[Source data]
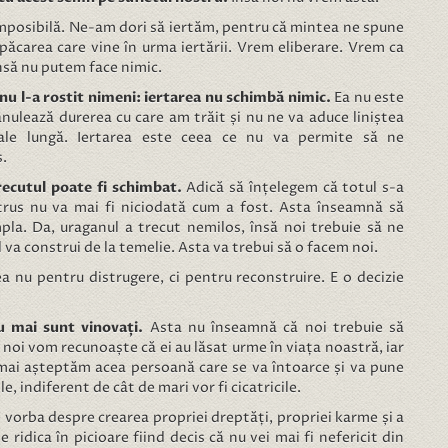
 imposibilă. Ne-am dori să iertăm, pentru că mintea ne spune
păcarea care vine în urma iertării. Vrem eliberare. Vrem ca
însă nu putem face nimic.
nu l-a rostit nimeni: iertarea nu schimbă nimic.
Ea nu este
anulează durerea cu care am trăit și nu ne va aduce liniștea
 cale lungă. Iertarea este ceea ce nu va permite să ne
s.
ecutul poate fi schimbat.
Adică să înțelegem că totul s-a
strus nu va mai fi niciodată cum a fost. Asta înseamnă să
la. Da, uraganul a trecut nemilos, însă noi trebuie să ne
îl va construi de la temelie. Asta va trebui să o facem noi.
 nu pentru distrugere, ci pentru reconstruire. E o decizie
u mai sunt vinovați.
Asta nu înseamnă că noi trebuie să
noi vom recunoaște că ei au lăsat urme în viața noastră, iar
 mai așteptăm acea persoană care se va întoarce și va pune
le, indiferent de cât de mari vor fi cicatricile.
 vorba despre crearea propriei dreptăți, propriei karme și a
 ridica în picioare fiind decis că nu vei mai fi nefericit din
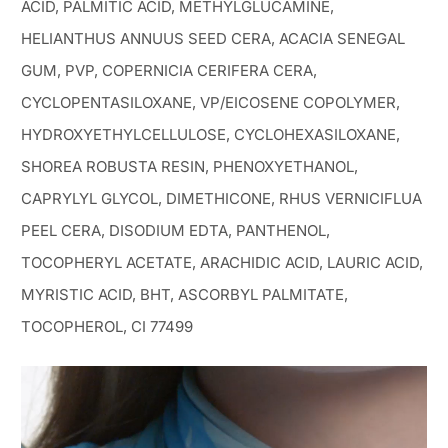
ACID, PALMITIC ACID, METHYLGLUCAMINE,
HELIANTHUS ANNUUS SEED CERA, ACACIA SENEGAL
GUM, PVP, COPERNICIA CERIFERA CERA,
CYCLOPENTASILOXANE, VP/EICOSENE COPOLYMER,
HYDROXYETHYLCELLULOSE, CYCLOHEXASILOXANE,
SHOREA ROBUSTA RESIN, PHENOXYETHANOL,
CAPRYLYL GLYCOL, DIMETHICONE, RHUS VERNICIFLUA
PEEL CERA, DISODIUM EDTA, PANTHENOL,
TOCOPHERYL ACETATE, ARACHIDIC ACID, LAURIC ACID,
MYRISTIC ACID, BHT, ASCORBYL PALMITATE,
TOCOPHEROL, CI 77499
Πρόγραμμα
Αναπαραγωγής
Βίντεο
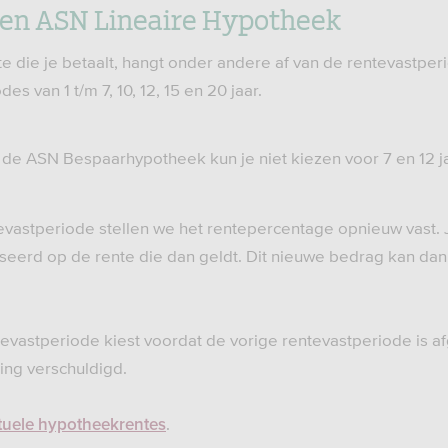
 een ASN Lineaire Hypotheek
 die je betaalt, hangt onder andere af van de rentevastperi
es van 1 t/m 7, 10, 12, 15 en 20 jaar.
 de ASN Bespaarhypotheek kun je niet kiezen voor 7 en 12 ja
evastperiode stellen we het rentepercentage opnieuw vast.
erd op de rente die dan geldt. Dit nieuwe bedrag kan dan 
tevastperiode kiest voordat de vorige rentevastperiode is a
ing verschuldigd.
.
tuele hypotheekrentes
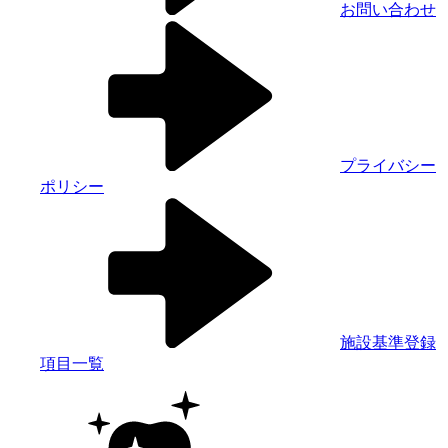
お問い合わせ
プライバシー
ポリシー
施設基準登録
項目一覧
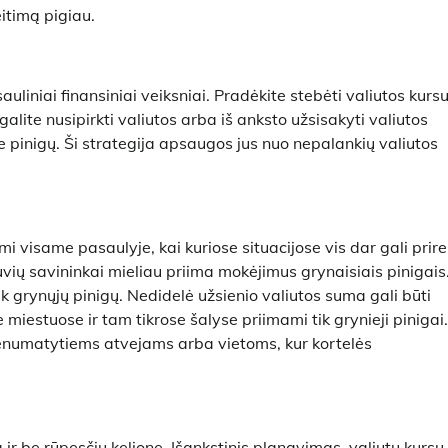
eitimą pigiau.
auliniai finansiniai veiksniai. Pradėkite stebėti valiutos kurs
galite nusipirkti valiutos arba iš anksto užsisakyti valiutos
 pinigų. Ši strategija apsaugos jus nuo nepalankių valiutos
i visame pasaulyje, kai kuriose situacijose vis dar gali prirei
vių savininkai mieliau priima mokėjimus grynaisiais pinigais
ek grynųjų pinigų. Nedidelė užsienio valiutos suma gali būti
 miestuose ir tam tikrose šalyse priimami tik grynieji pinigai.
enumatytiems atvejams arba vietoms, kur kortelės
ir be rūpesčių kelionę. Išankstinis planavimas, valiutų kursų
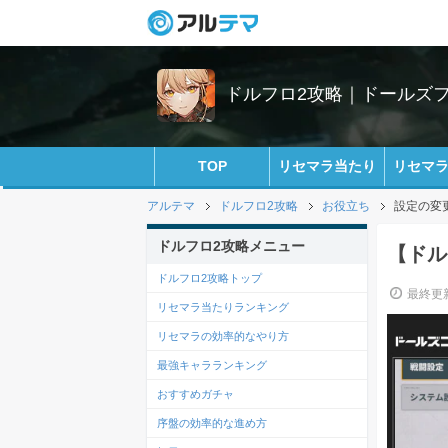
ドルフロ2攻略｜ドールズ
TOP
リセマラ当たり
リセマ
アルテマ
ドルフロ2攻略
お役立ち
設定の変
ドルフロ2攻略メニュー
【ドル
ドルフロ2攻略トップ
最終更新
リセマラ当たりランキング
リセマラの効率的なやり方
最強キャラランキング
おすすめガチャ
序盤の効率的な進め方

- **ASSIGNMENT**:
Retype the stretch from the line containing "ドルフロ2攻略｜ドールズ" through the final line above, reproducing each line precisely.

- **SOLUTION FOR THIS PROBLEM**:
ドルフロ2攻略｜ドールズ
TOP
リセマラ当たり
リセマ
アルテマ
ドルフロ2攻略
お役立ち
設定の変
ドルフロ2攻略メニュー
【ドル
ドルフロ2攻略トップ
最終更新
リセマラ当たりランキング
リセマラの効率的なやり方
最強キャラランキング
おすすめガチャ
序盤の効率的な進め方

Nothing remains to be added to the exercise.